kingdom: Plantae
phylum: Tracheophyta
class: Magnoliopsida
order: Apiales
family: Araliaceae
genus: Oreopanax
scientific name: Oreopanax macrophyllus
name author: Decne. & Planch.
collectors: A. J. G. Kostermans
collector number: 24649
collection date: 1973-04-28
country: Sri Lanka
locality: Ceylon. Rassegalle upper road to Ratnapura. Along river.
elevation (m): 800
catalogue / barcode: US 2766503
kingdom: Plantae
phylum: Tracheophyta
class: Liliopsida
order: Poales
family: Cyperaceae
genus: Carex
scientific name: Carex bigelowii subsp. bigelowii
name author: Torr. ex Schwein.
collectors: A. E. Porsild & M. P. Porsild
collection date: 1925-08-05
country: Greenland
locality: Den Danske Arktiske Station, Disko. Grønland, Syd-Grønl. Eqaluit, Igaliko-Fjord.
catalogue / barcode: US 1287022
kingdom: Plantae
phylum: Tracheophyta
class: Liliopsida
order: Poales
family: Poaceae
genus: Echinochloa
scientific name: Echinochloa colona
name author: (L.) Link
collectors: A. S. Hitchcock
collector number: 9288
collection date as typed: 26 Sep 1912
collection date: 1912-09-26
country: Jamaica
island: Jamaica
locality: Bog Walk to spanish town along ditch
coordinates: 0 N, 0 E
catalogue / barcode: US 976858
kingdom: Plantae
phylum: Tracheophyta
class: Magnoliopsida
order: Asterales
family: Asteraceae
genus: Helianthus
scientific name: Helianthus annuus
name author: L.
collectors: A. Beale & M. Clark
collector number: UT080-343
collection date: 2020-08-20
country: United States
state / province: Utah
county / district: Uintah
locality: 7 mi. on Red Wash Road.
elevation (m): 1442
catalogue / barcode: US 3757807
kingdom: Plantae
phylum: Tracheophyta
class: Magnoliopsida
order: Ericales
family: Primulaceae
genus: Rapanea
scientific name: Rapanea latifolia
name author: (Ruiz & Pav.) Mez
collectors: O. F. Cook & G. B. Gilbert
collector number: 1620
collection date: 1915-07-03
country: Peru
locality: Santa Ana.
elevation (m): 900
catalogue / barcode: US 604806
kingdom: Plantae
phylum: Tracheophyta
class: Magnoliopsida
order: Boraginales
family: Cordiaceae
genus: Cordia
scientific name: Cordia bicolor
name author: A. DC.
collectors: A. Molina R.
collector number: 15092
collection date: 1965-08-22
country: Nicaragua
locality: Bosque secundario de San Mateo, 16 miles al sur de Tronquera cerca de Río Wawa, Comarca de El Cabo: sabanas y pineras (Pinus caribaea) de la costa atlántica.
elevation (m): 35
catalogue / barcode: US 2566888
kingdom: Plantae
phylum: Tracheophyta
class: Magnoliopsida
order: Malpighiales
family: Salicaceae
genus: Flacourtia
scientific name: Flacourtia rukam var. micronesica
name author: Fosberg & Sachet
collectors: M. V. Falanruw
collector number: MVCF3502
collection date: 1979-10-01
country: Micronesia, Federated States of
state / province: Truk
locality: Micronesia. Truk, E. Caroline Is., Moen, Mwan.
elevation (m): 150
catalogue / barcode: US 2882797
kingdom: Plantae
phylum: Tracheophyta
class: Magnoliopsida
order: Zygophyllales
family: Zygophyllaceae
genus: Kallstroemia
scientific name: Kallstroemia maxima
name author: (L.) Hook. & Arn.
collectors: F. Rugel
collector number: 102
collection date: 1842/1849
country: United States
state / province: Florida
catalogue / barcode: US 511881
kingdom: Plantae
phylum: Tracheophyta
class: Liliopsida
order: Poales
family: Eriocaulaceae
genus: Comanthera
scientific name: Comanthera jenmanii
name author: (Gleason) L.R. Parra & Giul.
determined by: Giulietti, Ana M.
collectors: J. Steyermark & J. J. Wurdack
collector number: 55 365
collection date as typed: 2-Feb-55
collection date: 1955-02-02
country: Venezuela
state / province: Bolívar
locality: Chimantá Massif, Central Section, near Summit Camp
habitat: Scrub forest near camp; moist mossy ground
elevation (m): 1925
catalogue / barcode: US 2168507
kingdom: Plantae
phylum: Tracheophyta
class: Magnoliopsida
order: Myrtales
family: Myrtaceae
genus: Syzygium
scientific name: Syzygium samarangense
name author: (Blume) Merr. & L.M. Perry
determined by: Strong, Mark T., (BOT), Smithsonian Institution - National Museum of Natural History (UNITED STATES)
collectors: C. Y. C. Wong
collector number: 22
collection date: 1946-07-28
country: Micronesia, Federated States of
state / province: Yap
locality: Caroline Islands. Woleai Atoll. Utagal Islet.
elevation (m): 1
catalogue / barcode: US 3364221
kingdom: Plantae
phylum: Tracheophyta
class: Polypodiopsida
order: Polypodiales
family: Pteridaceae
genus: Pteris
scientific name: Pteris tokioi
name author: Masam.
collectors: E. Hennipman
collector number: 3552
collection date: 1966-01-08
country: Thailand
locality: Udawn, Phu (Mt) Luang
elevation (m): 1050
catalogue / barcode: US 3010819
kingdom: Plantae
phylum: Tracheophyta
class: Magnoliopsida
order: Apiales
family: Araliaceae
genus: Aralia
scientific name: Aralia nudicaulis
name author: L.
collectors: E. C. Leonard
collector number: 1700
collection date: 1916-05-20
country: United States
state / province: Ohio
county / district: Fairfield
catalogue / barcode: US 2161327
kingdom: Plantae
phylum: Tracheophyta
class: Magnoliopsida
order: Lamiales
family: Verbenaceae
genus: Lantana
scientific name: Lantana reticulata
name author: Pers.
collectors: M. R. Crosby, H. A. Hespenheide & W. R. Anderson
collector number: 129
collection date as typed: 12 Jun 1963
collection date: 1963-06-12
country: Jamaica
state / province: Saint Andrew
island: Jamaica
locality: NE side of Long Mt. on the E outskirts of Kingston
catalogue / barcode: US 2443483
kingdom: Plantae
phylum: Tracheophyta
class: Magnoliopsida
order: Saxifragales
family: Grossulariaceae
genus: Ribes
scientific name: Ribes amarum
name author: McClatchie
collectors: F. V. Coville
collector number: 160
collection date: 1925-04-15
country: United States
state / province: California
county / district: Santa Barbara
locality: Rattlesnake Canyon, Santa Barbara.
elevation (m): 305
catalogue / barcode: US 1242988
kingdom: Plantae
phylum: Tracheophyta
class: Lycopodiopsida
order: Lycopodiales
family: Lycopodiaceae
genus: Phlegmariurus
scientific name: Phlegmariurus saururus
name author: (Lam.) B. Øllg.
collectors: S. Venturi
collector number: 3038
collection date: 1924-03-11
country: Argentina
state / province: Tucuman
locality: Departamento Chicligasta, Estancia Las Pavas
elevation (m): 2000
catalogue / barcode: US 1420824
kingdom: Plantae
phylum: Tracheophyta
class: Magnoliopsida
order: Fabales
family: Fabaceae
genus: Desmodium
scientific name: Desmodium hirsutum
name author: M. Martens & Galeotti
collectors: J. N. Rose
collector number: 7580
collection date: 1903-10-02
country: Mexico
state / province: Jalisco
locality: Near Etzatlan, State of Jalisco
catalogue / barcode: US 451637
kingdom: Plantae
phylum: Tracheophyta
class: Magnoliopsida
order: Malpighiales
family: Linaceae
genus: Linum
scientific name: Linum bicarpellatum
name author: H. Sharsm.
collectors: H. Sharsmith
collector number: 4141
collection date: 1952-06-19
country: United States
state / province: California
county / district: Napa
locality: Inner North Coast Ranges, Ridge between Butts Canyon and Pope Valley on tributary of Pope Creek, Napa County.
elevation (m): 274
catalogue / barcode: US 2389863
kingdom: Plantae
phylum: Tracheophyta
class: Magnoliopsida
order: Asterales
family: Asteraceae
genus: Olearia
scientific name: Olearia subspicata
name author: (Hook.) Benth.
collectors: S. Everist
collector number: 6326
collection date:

++++++++++

■ GIVEN INSTRUCTION: Recast every line of the records above as one numbered list, leaving out any blank lines.

■ SOLUTION FOR THIS EXERCISE:
1. kingdom: Plantae
2. phylum: Tracheophyta
3. class: Magnoliopsida
4. order: Apiales
5. family: Araliaceae
6. genus: Oreopanax
7. scientific name: Oreopanax macrophyllus
8. name author: Decne. & Planch.
9. collectors: A. J. G. Kostermans
10. collector number: 24649
11. collection date: 1973-04-28
12. country: Sri Lanka
13. locality: Ceylon. Rassegalle upper road to Ratnapura. Along river.
14. elevation (m): 800
15. catalogue / barcode: US 2766503
16. kingdom: Plantae
17. phylum: Tracheophyta
18. class: Liliopsida
19. order: Poales
20. family: Cyperaceae
21. genus: Carex
22. scientific name: Carex bigelowii subsp. bigelowii
23. name author: Torr. ex Schwein.
24. collectors: A. E. Porsild & M. P. Porsild
25. collection date: 1925-08-05
26. country: Greenland
27. locality: Den Danske Arktiske Station, Disko. Grønland, Syd-Grønl. Eqaluit, Igaliko-Fjord.
28. catalogue / barcode: US 1287022
29. kingdom: Plantae
30. phylum: Tracheophyta
31. class: Liliopsida
32. order: Poales
33. family: Poaceae
34. genus: Echinochloa
35. scientific name: Echinochloa colona
36. name author: (L.) Link
37. collectors: A. S. Hitchcock
38. collector number: 9288
39. collection date as typed: 26 Sep 1912
40. collection date: 1912-09-26
41. country: Jamaica
42. island: Jamaica
43. locality: Bog Walk to spanish town along ditch
44. coordinates: 0 N, 0 E
45. catalogue / barcode: US 976858
46. kingdom: Plantae
47. phylum: Tracheophyta
48. class: Magnoliopsida
49. order: Asterales
50. family: Asteraceae
51. genus: Helianthus
52. scientific name: Helianthus annuus
53. name author: L.
54. collectors: A. Beale & M. Clark
55. collector number: UT080-343
56. collection date: 2020-08-20
57. country: United States
58. state / province: Utah
59. county / district: Uintah
60. locality: 7 mi. on Red Wash Road.
61. elevation (m): 1442
62. catalogue / barcode: US 3757807
63. kingdom: Plantae
64. phylum: Tracheophyta
65. class: Magnoliopsida
66. order: Ericales
67. family: Primulaceae
68. genus: Rapanea
69. scientific name: Rapanea latifolia
70. name author: (Ruiz & Pav.) Mez
71. collectors: O. F. Cook & G. B. Gilbert
72. collector number: 1620
73. collection date: 1915-07-03
74. country: Peru
75. locality: Santa Ana.
76. elevation (m): 900
77. catalogue / barcode: US 604806
78. kingdom: Plantae
79. phylum: Tracheophyta
80. class: Magnoliopsida
81. order: Boraginales
82. family: Cordiaceae
83. genus: Cordia
84. scientific name: Cordia bicolor
85. name author: A. DC.
86. collectors: A. Molina R.
87. collector number: 15092
88. collection date: 1965-08-22
89. country: Nicaragua
90. locality: Bosque secundario de San Mateo, 16 miles al sur de Tronquera cerca de Río Wawa, Comarca de El Cabo: sabanas y pineras (Pinus caribaea) de la costa atlántica.
91. elevation (m): 35
92. catalogue / barcode: US 2566888
93. kingdom: Plantae
94. phylum: Tracheophyta
95. class: Magnoliopsida
96. order: Malpighiales
97. family: Salicaceae
98. genus: Flacourtia
99. scientific name: Flacourtia rukam var. micronesica
100. name author: Fosberg & Sachet
101. collectors: M. V. Falanruw
102. collector number: MVCF3502
103. collection date: 1979-10-01
104. country: Micronesia, Federated States of
105. state / province: Truk
106. locality: Micronesia. Truk, E. Caroline Is., Moen, Mwan.
107. elevation (m): 150
108. catalogue / barcode: US 2882797
109. kingdom: Plantae
110. phylum: Tracheophyta
111. class: Magnoliopsida
112. order: Zygophyllales
113. family: Zygophyllaceae
114. genus: Kallstroemia
115. scientific name: Kallstroemia maxima
116. name author: (L.) Hook. & Arn.
117. collectors: F. Rugel
118. collector number: 102
119. collection date: 1842/1849
120. country: United States
121. state / province: Florida
122. catalogue / barcode: US 511881
123. kingdom: Plantae
124. phylum: Tracheophyta
125. class: Liliopsida
126. order: Poales
127. family: Eriocaulaceae
128. genus: Comanthera
129. scientific name: Comanthera jenmanii
130. name author: (Gleason) L.R. Parra & Giul.
131. determined by: Giulietti, Ana M.
132. collectors: J. Steyermark & J. J. Wurdack
133. collector number: 55 365
134. collection date as typed: 2-Feb-55
135. collection date: 1955-02-02
136. country: Venezuela
137. state / province: Bolívar
138. locality: Chimantá Massif, Central Section, near Summit Camp
139. habitat: Scrub forest near camp; moist mossy ground
140. elevation (m): 1925
141. catalogue / barcode: US 2168507
142. kingdom: Plantae
143. phylum: Tracheophyta
144. class: Magnoliopsida
145. order: Myrtales
146. family: Myrtaceae
147. genus: Syzygium
148. scientific name: Syzygium samarangense
149. name author: (Blume) Merr. & L.M. Perry
150. determined by: Strong, Mark T., (BOT), Smithsonian Institution - National Museum of Natural History (UNITED STATES)
151. collectors: C. Y. C. Wong
152. collector number: 22
153. collection date: 1946-07-28
154. country: Micronesia, Federated States of
155. state / province: Yap
156. locality: Caroline Islands. Woleai Atoll. Utagal Islet.
157. elevation (m): 1
158. catalogue / barcode: US 3364221
159. kingdom: Plantae
160. phylum: Tracheophyta
161. class: Polypodiopsida
162. order: Polypodiales
163. family: Pteridaceae
164. genus: Pteris
165. scientific name: Pteris tokioi
166. name author: Masam.
167. collectors: E. Hennipman
168. collector number: 3552
169. collection date: 1966-01-08
170. country: Thailand
171. locality: Udawn, Phu (Mt) Luang
172. elevation (m): 1050
173. catalogue / barcode: US 3010819
174. kingdom: Plantae
175. phylum: Tracheophyta
176. class: Magnoliopsida
177. order: Apiales
178. family: Araliaceae
179. genus: Aralia
180. scientific name: Aralia nudicaulis
181. name author: L.
182. collectors: E. C. Leonard
183. collector number: 1700
184. collection date: 1916-05-20
185. country: United States
186. state / province: Ohio
187. county / district: Fairfield
188. catalogue / barcode: US 2161327
189. kingdom: Plantae
190. phylum: Tracheophyta
191. class: Magnoliopsida
192. order: Lamiales
193. family: Verbenaceae
194. genus: Lantana
195. scientific name: Lantana reticulata
196. name author: Pers.
197. collectors: M. R. Crosby, H. A. Hespenheide & W. R. Anderson
198. collector number: 129
199. collection date as typed: 12 Jun 1963
200. collection date: 1963-06-12
201. country: Jamaica
202. state / province: Saint Andrew
203. island: Jamaica
204. locality: NE side of Long Mt. on the E outskirts of Kingston
205. catalogue / barcode: US 2443483
206. kingdom: Plantae
207. phylum: Tracheophyta
208. class: Magnoliopsida
209. order: Saxifragales
210. family: Grossulariaceae
211. genus: Ribes
212. scientific name: Ribes amarum
213. name author: McClatchie
214. collectors: F. V. Coville
215. collector number: 160
216. collection date: 1925-04-15
217. country: United States
218. state / province: California
219. county / district: Santa Barbara
220. locality: Rattlesnake Canyon, Santa Barbara.
221. elevation (m): 305
222. catalogue / barcode: US 1242988
223. kingdom: Plantae
224. phylum: Tracheophyta
225. class: Lycopodiopsida
226. order: Lycopodiales
227. family: Lycopodiaceae
228. genus: Phlegmariurus
229. scientific name: Phlegmariurus saururus
230. name author: (Lam.) B. Øllg.
231. collectors: S. Venturi
232. collector number: 3038
233. collection date: 1924-03-11
234. country: Argentina
235. state / province: Tucuman
236. locality: Departamento Chicligasta, Estancia Las Pavas
237. elevation (m): 2000
238. catalogue / barcode: US 1420824
239. kingdom: Plantae
240. phylum: Tracheophyta
241. class: Magnoliopsida
242. order: Fabales
243. family: Fabaceae
244. genus: Desmodium
245. scientific name: Desmodium hirsutum
246. name author: M. Martens & Galeotti
247. collectors: J. N. Rose
248. collector number: 7580
249. collection date: 1903-10-02
250. country: Mexico
251. state / province: Jalisco
252. locality: Near Etzatlan, State of Jalisco
253. catalogue / barcode: US 451637
254. kingdom: Plantae
255. phylum: Tracheophyta
256. class: Magnoliopsida
257. order: Malpighiales
258. family: Linaceae
259. genus: Linum
260. scientific name: Linum bicarpellatum
261. name author: H. Sharsm.
262. collectors: H. Sharsmith
263. collector number: 4141
264. collection date: 1952-06-19
265. country: United States
266. state / province: California
267. county / district: Napa
268. locality: Inner North Coast Ranges, Ridge between Butts Canyon and Pope Valley on tributary of Pope Creek, Napa County.
269. elevation (m): 274
270. catalogue / barcode: US 2389863
271. kingdom: Plantae
272. phylum: Tracheophyta
273. class: Magnoliopsida
274. order: Asterales
275. family: Asteraceae
276. genus: Olearia
277. scientific name: Olearia subspicata
278. name author: (Hook.) Benth.
279. collectors: S. Everist
280. collector number: 6326
281. collection date:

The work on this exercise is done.